Stellantis shipments rise 12%, North America and Europe lead rebound
Stellantis shipped 1.4 million vehicles in the first quarter, but the rebound will be judged on whether North America and Europe can keep carrying the group.

Stellantis said global shipments rose 12% from a year earlier in the first quarter to an estimated 1.4 million vehicles, extending a sales recovery that began in the second half of 2025. The latest jump was led by North America and Europe, the two regions that matter most to the company’s turnaround, while gains in South America, Asia Pacific and the Middle East and Africa also helped lift the total.
North America posted the sharpest increase among Stellantis’ biggest markets, with shipments up 17% to 379,000 vehicles. Europe followed with a 12% rise to 637,000 vehicles, underscoring a more even performance across the core regions than Stellantis showed through much of last year. South America added a 4% increase to 219,000 vehicles. Asia Pacific and the Middle East and Africa also contributed, with shipments rising 15% and 11%, respectively.
The regional picture was not uniformly strong. Stellantis said shipments in Gulf Cooperation Council markets were more than halved to around 3,000 vehicles, blaming the drop on broader disruption in the region. Even so, the company said the overall increase pointed to improving demand in key markets and a better product mix and distribution setup, two factors that will be central to whether the rebound can outlast a single quarter.
The shipment gains come after a punishing 2025, when Stellantis reported a net loss of 22.3 billion euros. Chief executive Antonio Filosa, appointed last year, has made the turnaround his early test, leaning on market-share recovery, tighter operational discipline and regional execution to restore investor confidence. He is set to unveil a fresh industrial plan on May 21, a date that will likely determine whether the latest shipment figures are treated as a genuine turning point or just a temporary lift.

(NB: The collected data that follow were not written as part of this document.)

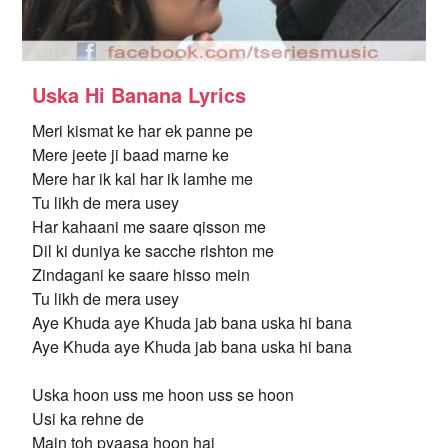
Uska Hi Banana Lyrics
Meri kismat ke har ek panne pe
Mere jeete ji baad marne ke
Mere har ik kal har ik lamhe me
Tu likh de mera usey
Har kahaani me saare qisson me
Dil ki duniya ke sacche rishton me
Zindagani ke saare hisso mein
Tu likh de mera usey
Aye Khuda aye Khuda jab bana uska hi bana
Aye Khuda aye Khuda jab bana uska hi bana
Uska hoon uss me hoon uss se hoon
Usi ka rehne de
Main toh pyaasa hoon hai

For investors, the key question is not whether Stellantis can move more vehicles, but whether those volumes can translate into retail demand, margin recovery and stronger cash flow. That challenge sits against a difficult backdrop for global automakers, with tariffs, electrification spending, supply-chain shifts and uneven demand across geographies still shaping the industry’s next phase. For Stellantis, the first quarter was a stronger opening than many expected; the harder test is turning it into durable profitability.